In last week’s blog, I revealed a shocking study that noted the impact that income level has on a child’s development of language skills.
The results showed that children from low income families hear fewer words from their parents and caregivers than children in higher income families, and as a result, have poorer language skills by the time they reach kindergarten. These language skill deficits only continue throughout childhood are evident when retested in high school, regarless of early intervention programs and school programs aimed at improving these skills.
The results from this particular study pointed out the important influence of a child’s family during those early childhood years. Children’s language skills appeared to stem simply from the number of words that their parents were speaking–or not speaking–to them during the first few years of life.
As promised in last week’s post, here are 10 tips to help you build your child’s language skills, no matter what income level you belong to. Whether you are a parent on welfare or a parent with a six figure salary, you can easily practice these techniques with your child to ensure that your child hears the amount of words she needs to hear to develop adequate language skills for life.
1. Narrate Your Actions
Let’s see, we need to buy some cereal for breakfast. Let’s buy some Cheerios, Frosted Mini Wheats and Wheaties. We better buy some milk to go with that cereal too…
Oh, your diaper smells stinky. Pee-eww! Let’s get you changed. I’m laying you down. Now I’m grabbing the clean diaper. Now I’m getting rid of that stinky diaper. Here comes the wipe. Oh that’s cold, isn’t it?
2. Narrate Your Child’s Actions
You grabbed the blankie and put it over your face. Now I can’t see you anymore. Oh! There you are again!
You put the circle block into the circle hole. And now you put the rectangle block into the star hole…oops, the rectangle block doesn’t fit into the star hole. It won’t fit, but you keep trying anyway. Now you’re getting mad and it looks like you need some help to put the rectangle block in the rectangle hole, instead of the star hole.
3. Ask a Question
What do you think we should do tonight? Stay inside and cuddle? That sounds good to me!
Why do you think the bunny ran away from us? You think it’s because he was scared, huh? I think you might be right. I think the bunny was scared of us.
4. Read an Age-Appropriate Book
Infants: Board books with one or two words on a page accompanied by a picture
Toddlers: Board books or indestructible books with a few words on a page
Preschoolers: Books with many words and accompanying pictures
5. Label People, Places and Things
Book, bottle, paci, blankie, car, giraffe, Aunt Susan, mommy, daddy…
6. Sings Songs…Repeat!
Baa Baa Black Sheep
The Itsy Bitsy Spider
Twinkle Twinkle Little Star
Mary Had a Little Lamb
7. Label Emotions
Oh, look at that angry face! You got so mad when the car didn’t do what you wanted it to.
You have so many tears coming down your face. You were sad when I left the room, but now that I’m back you are smiling.

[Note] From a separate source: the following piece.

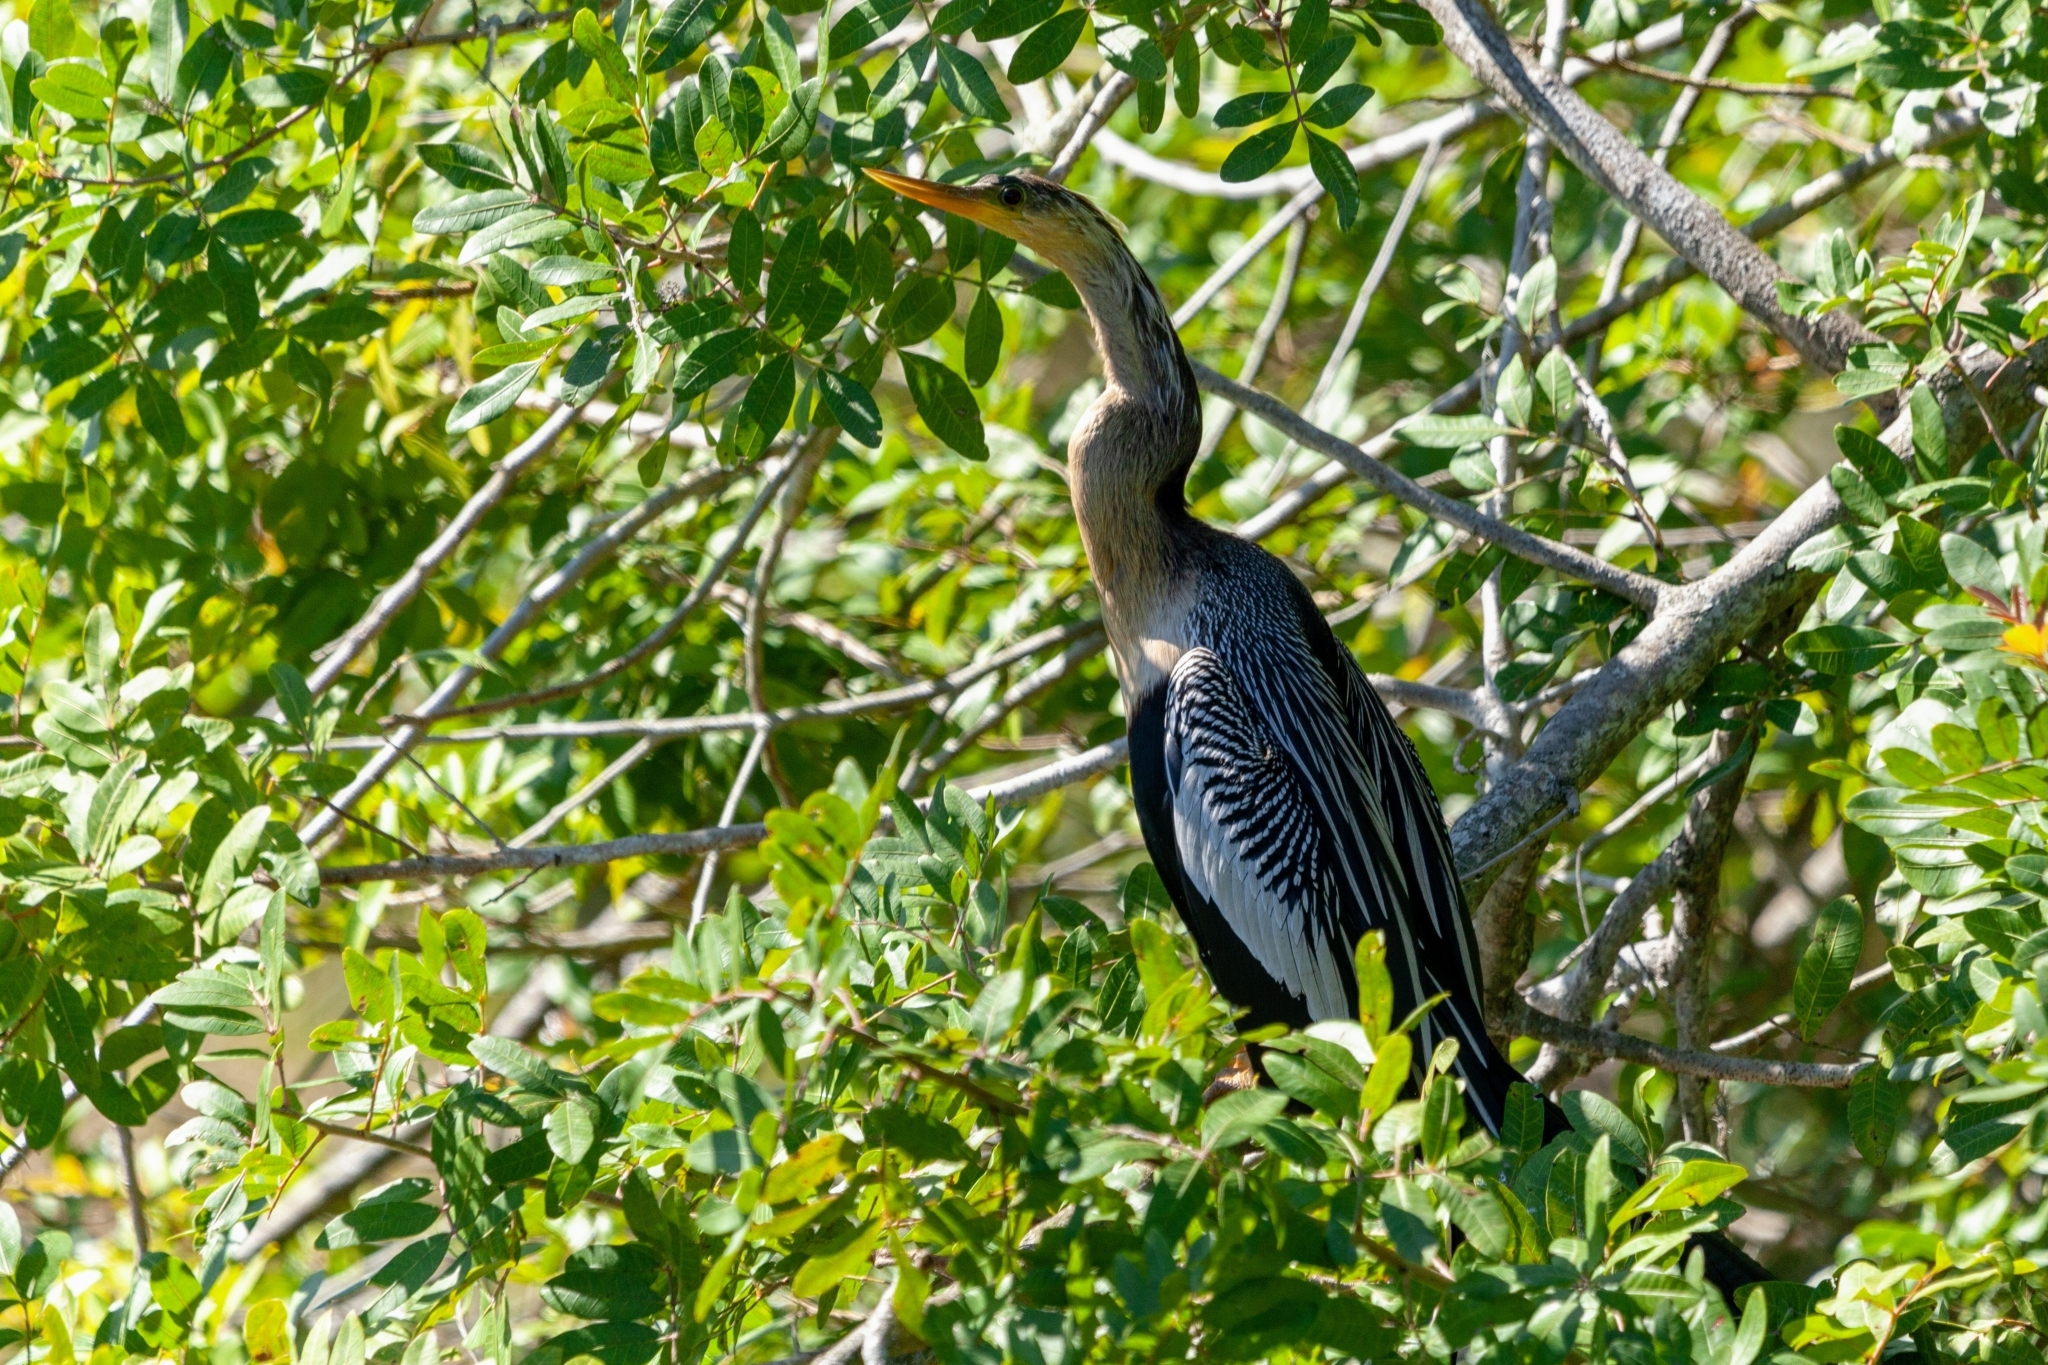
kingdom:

Owie! I stubbed my toe on the couch! That hurt and made my face look very angry!
8. Use Child’s Name in a Sentence or Song
There were 10 in the bed and Lucy said, roll over, roll over…
Where’s Dillon? Are you hiding from me, Dillon? Come out, come out wherever you are, Dillon!
Let’s get Henry’s diaper changed and give Henry some breakfast!
9. Use Baby Sign Language
10. Play Language Games
Hannah, Hannah bo Bannah, Banana Fannah fo Fannah, mi my mo mannah….Hannah!
I spy with my little eye, a…red firetruck!
Simon says, wiggle your toes!
Mother May I or What Time is It Mr. Shark?
These tips are meant to be a starting point for parents who are unsure of what to say to their child. Once parents have used these 10 tips with their kids, talking should come more naturally and the discomfort of talking to a child who isn’t yet able to talk back or communicate fluently will diminish over time.
The important thing to remember is that just because a child is preverbal doesn’t mean she can’t understand what you are saying. The more you talk to your preverbal child, the more likely it is that she will be fluently speaking to you in her toddler and preschool years, and the more likely it is that she’ll have the foundation for the language skills she’ll need in school…and beyond!